New Dinosaur Was Nut-Cracking "Parrot"

A new dinosaur with nut-cracking jaws found in the Gobi desert ate like a bird.

A new dinosaur with nut-cracking jaws found in the Gobi desert ate like a bird—a parrot, to be exact.

The 3-foot-long (0.9-meter-long) Cretaceous creature had a boxlike skull and beaklike jaw that resemble those of modern parrots, which have beaks that can crack open nuts, a new study found.

The 110-million-year-old skull—as well as "a huge pile" of 50 stomach stones found with the fossil—suggests that the beast was chewing hard, fibrous nuts and seeds, the researchers say. Stomach stones are rocks ingested by some animals to grind food in their digestive systems.

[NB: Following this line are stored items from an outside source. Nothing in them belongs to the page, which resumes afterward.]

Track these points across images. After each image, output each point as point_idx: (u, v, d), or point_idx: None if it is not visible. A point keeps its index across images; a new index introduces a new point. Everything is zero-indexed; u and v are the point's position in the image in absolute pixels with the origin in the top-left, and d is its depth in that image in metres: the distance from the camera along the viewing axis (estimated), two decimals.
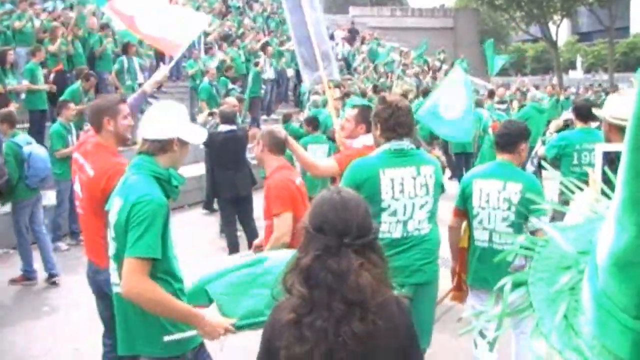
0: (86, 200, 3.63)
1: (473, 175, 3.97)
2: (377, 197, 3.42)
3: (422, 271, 3.54)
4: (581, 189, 1.43)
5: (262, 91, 15.26)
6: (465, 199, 3.89)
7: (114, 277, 2.86)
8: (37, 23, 12.24)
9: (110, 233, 2.80)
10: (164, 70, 5.16)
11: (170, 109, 2.90)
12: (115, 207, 2.72)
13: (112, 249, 2.81)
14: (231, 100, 9.42)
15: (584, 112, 5.61)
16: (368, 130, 4.05)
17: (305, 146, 8.22)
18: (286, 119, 10.56)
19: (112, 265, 2.86)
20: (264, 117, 15.70)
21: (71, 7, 14.20)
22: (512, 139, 3.85)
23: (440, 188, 3.76)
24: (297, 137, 9.99)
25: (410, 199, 3.49)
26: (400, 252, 3.45)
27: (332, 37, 20.48)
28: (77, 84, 10.18)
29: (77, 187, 3.77)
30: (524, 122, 4.65)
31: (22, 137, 6.88)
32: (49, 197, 8.71)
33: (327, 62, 5.77)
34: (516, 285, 1.17)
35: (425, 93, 12.46)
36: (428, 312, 3.67)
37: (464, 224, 4.01)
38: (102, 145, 3.61)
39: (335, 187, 2.06)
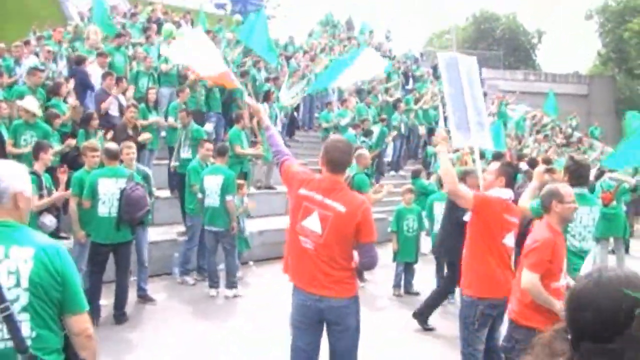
0: (331, 234, 3.69)
1: None
2: None
3: None
4: None
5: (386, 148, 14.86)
6: None
7: None
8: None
9: None
10: (254, 103, 4.87)
11: None
12: None
13: None
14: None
15: None
16: (507, 185, 4.59)
17: (431, 203, 8.61)
18: (415, 175, 10.45)
19: None
20: (392, 172, 15.20)
21: None
22: None
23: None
24: (426, 193, 9.53)
25: (584, 227, 5.19)
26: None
27: None
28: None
29: (309, 223, 3.76)
30: None
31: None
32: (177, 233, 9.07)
33: (480, 131, 6.01)
34: None
35: (547, 162, 10.08)
36: None
37: None
38: (339, 182, 3.81)
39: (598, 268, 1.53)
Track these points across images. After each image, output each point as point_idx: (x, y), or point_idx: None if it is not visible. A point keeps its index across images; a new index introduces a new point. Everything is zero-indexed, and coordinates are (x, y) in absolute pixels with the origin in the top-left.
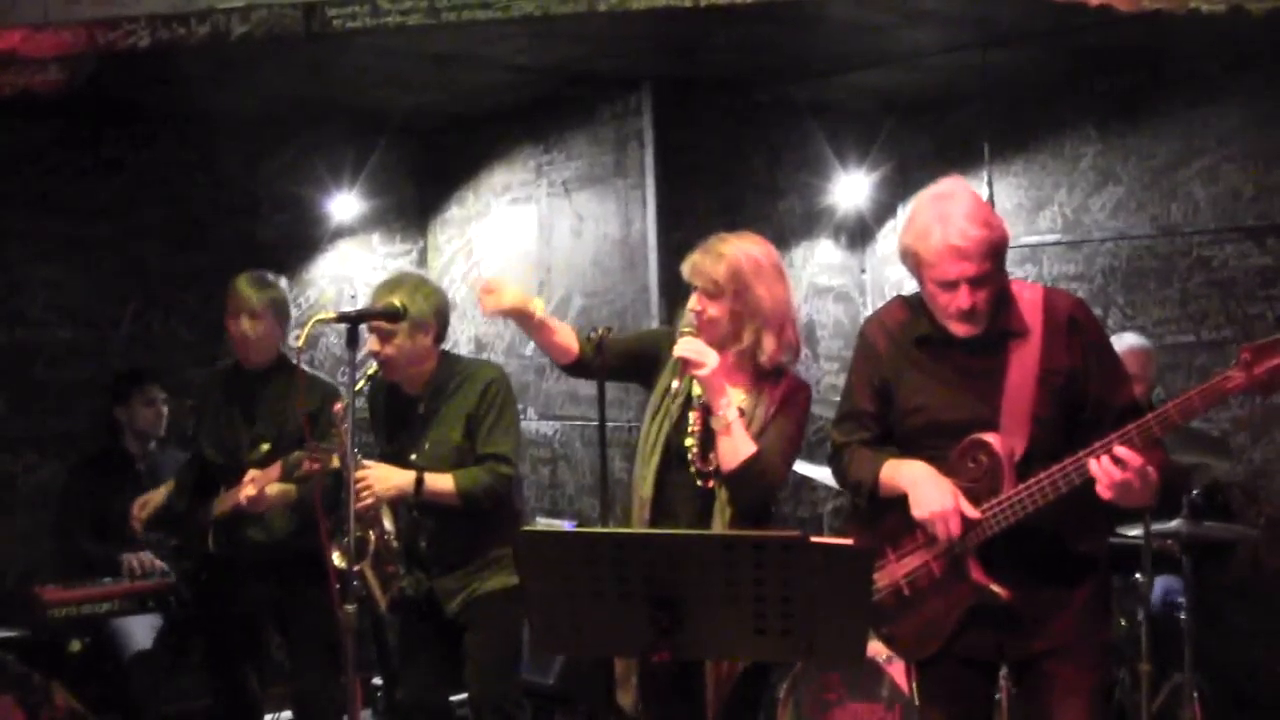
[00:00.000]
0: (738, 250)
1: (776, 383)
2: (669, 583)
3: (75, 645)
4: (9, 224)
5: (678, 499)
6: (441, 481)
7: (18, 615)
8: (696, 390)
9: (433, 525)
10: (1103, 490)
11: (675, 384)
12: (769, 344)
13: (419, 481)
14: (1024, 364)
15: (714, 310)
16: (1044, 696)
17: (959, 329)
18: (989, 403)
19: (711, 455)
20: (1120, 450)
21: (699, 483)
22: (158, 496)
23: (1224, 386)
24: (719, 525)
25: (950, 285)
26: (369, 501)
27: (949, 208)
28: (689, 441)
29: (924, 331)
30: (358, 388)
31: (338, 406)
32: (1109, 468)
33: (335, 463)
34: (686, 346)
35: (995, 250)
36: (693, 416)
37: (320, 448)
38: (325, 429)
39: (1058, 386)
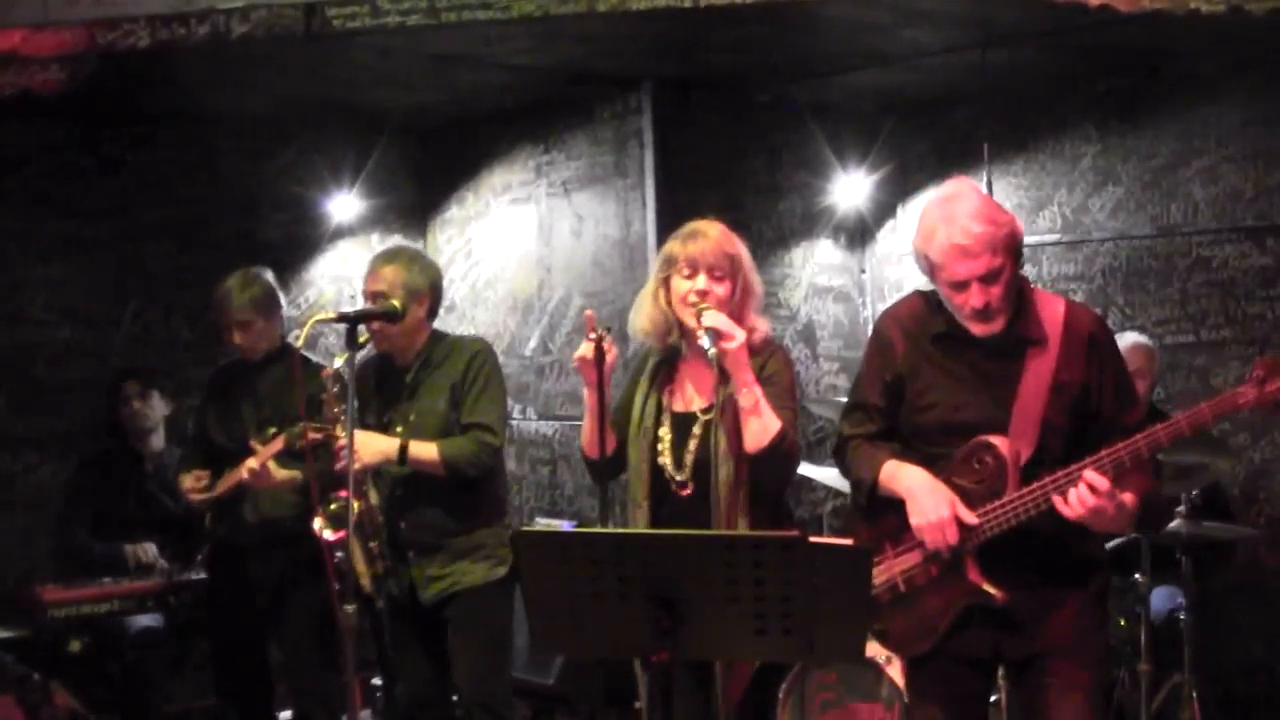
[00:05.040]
0: (727, 236)
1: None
2: (669, 583)
3: (75, 645)
4: (9, 224)
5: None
6: (425, 450)
7: (18, 615)
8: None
9: (411, 505)
10: (1069, 513)
11: (648, 406)
12: (763, 324)
13: (403, 449)
14: (1039, 372)
15: (721, 290)
16: (1042, 695)
17: (977, 328)
18: (1002, 406)
19: (686, 459)
20: (1090, 476)
21: (680, 492)
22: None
23: (1235, 402)
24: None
25: (961, 285)
26: (356, 466)
27: (954, 208)
28: (663, 459)
29: (941, 329)
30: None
31: (326, 372)
32: (1082, 494)
33: (339, 432)
34: (716, 318)
35: (1004, 245)
36: (663, 431)
37: (322, 422)
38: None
39: (1071, 397)
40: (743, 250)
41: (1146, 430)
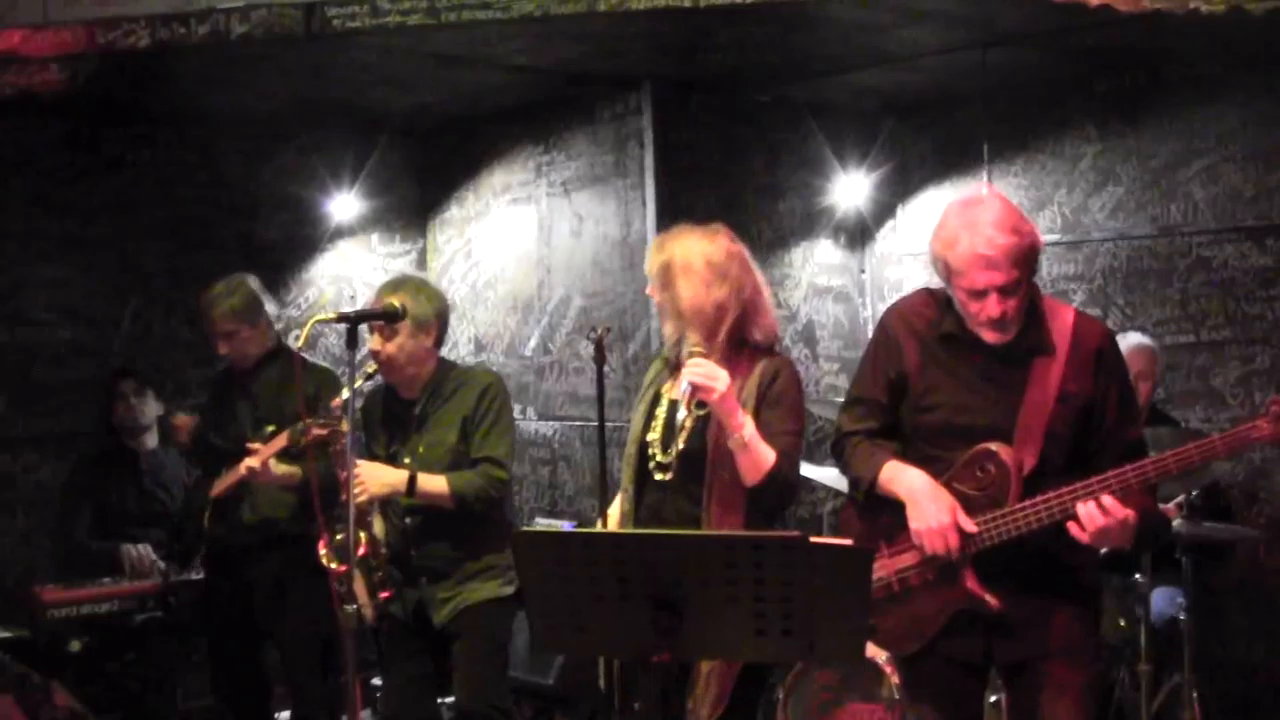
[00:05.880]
0: (677, 246)
1: (752, 361)
2: (669, 583)
3: (75, 645)
4: (9, 224)
5: (649, 516)
6: (435, 483)
7: (18, 615)
8: (665, 389)
9: (422, 534)
10: (1079, 533)
11: (647, 394)
12: (691, 340)
13: (411, 480)
14: (1046, 381)
15: (659, 298)
16: (1035, 696)
17: (989, 336)
18: (1006, 412)
19: (672, 448)
20: (1106, 499)
21: (662, 475)
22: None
23: (1249, 436)
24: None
25: (979, 294)
26: (362, 499)
27: (977, 215)
28: (651, 435)
29: (949, 329)
30: (357, 384)
31: (335, 401)
32: (1093, 512)
33: (344, 426)
34: (694, 371)
35: (1024, 257)
36: (659, 411)
37: (324, 419)
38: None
39: (1075, 409)
40: (679, 267)
41: (1156, 458)
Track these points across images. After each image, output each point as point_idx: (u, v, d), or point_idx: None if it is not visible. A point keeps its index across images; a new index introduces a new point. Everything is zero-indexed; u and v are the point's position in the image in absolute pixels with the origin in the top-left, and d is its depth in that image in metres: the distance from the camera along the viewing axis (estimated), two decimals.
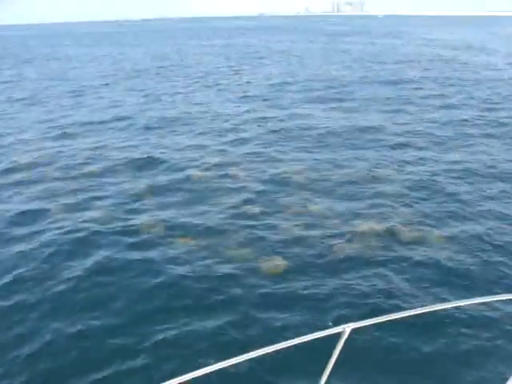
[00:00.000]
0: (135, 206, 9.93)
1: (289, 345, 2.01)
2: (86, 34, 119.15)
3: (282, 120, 17.49)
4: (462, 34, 76.39)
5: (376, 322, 2.20)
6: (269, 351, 1.99)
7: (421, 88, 23.88)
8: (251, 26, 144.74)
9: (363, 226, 8.66)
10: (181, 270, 7.29)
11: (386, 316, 2.22)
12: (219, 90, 24.96)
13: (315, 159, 12.82)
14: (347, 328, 2.10)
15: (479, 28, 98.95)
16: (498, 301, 5.55)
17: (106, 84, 28.30)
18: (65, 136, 16.04)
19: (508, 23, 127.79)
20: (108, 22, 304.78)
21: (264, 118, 17.96)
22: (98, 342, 5.77)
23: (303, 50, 49.01)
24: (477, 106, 19.40)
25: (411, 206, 9.63)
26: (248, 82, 27.19)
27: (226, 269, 7.33)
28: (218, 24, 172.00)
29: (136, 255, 7.76)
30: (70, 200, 10.34)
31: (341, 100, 21.18)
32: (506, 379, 2.65)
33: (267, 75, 29.70)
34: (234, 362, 1.92)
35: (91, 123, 17.86)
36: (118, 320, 6.17)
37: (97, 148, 14.37)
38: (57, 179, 11.77)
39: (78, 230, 8.67)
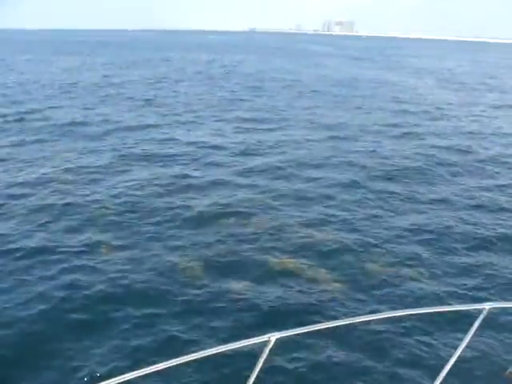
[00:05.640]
0: None
1: (213, 352, 2.00)
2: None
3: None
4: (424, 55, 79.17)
5: (301, 332, 2.19)
6: (192, 358, 1.96)
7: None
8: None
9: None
10: None
11: (310, 326, 2.21)
12: None
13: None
14: (272, 337, 2.11)
15: (462, 54, 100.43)
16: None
17: None
18: None
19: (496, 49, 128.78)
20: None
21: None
22: None
23: None
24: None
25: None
26: None
27: None
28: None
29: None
30: None
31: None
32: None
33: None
34: (154, 370, 1.88)
35: None
36: None
37: None
38: None
39: None
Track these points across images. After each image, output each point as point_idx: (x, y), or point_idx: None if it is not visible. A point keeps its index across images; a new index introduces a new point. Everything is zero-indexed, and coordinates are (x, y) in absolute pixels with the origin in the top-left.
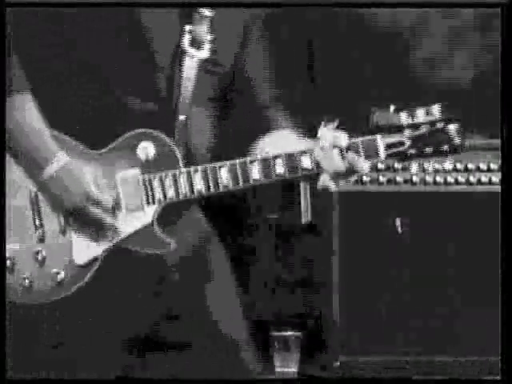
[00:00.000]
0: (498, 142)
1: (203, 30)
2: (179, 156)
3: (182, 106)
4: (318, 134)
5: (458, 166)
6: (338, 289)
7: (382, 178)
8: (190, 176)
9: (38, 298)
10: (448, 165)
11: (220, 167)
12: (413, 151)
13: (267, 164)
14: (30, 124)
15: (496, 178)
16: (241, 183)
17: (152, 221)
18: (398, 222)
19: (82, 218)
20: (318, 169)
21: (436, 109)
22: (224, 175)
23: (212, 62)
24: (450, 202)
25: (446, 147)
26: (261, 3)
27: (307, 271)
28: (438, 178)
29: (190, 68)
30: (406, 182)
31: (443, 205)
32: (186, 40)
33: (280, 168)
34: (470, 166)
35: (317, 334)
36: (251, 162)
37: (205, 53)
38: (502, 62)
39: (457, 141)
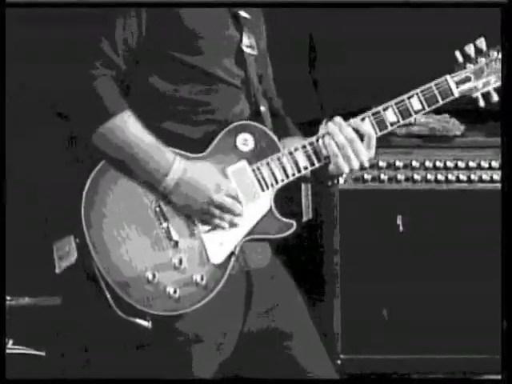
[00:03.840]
0: (498, 140)
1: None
2: (276, 140)
3: (259, 98)
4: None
5: (460, 163)
6: (339, 286)
7: (383, 176)
8: (292, 155)
9: (186, 306)
10: (450, 163)
11: (317, 140)
12: (479, 84)
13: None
14: (141, 138)
15: (497, 175)
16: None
17: (271, 206)
18: (399, 219)
19: (209, 211)
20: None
21: (483, 43)
22: (324, 146)
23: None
24: (451, 199)
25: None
26: (261, 3)
27: (308, 269)
28: (440, 176)
29: (251, 67)
30: (407, 179)
31: (444, 202)
32: (245, 41)
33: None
34: (471, 163)
35: (318, 332)
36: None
37: (255, 51)
38: (502, 61)
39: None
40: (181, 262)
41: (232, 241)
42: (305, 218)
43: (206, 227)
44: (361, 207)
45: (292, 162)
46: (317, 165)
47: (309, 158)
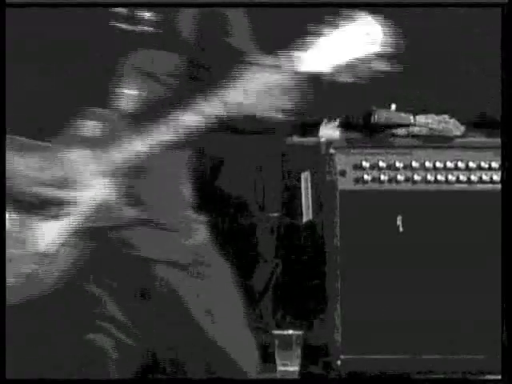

If confirmed, Psittacosaurus gobiensis ("parrot reptile of the Gobi") and its close cousins would be the world's first known nut-eating dinosaur.

Knowing what type of food a dinosaur ate is extremely rare, said study leader Paul Sereno, a paleontologist at the University of Chicago.

"Basically this solves a bit of a riddle for this dinosaur," said Sereno, who is also a National Geographic explorer-in-residence. (The National Geographic Society owns National Geographic News.)

"We've now come closer to why it looks like it does."

Shearing Jaws

The skull, found in the Gobi desert in Mongolia in 2001, once had giant jaw muscles attached to broad sheets of extremely rigid cheekbone, giving the animal a powerful bite, said Sereno, whose study on P. gobiensis appears this week in the journal Proceedings of the Royal Society B.

Like a parrot, the dinosaur was able to move its jaws both vertically and horizontally, allowing it to "shear" tough plants.

Hans-Dieter Sues, a paleontologist at the National Museum of Natural History in Washington, D.C., said scientists have wondered why such dinosaurs and their relatives, called psittacosaurs, had both robust jaws and so many stomach stones.

Usually animals that use stomach stones tend not to need tough beaks. For instance, chickens have puny beaks, relying on sand and gravel in their gizzards to grind down their unchewed food.

Sereno's "very compelling argument that the [new dinosaurs] were eating unusually hard food makes good sense to me," Sues said.

Odd And Successful

Several species of psittacosaurs roamed Central Asia, where their fossils are now plentiful, scientists say.

The creatures often had odd features, such as elaborate horns and porcupine-like tail bristles.

Study leader Sereno said that the psittacosaurs' specialized diet might explain their success during that time.

That's because animals that take advantage of their environments—in this case, eating what few other animals could—have plentiful resources and are therefore more likely to branch into more species, added Sues of the natural history museum.

The new research, he said, "offers a very nice explanation about why these creatures are so diverse."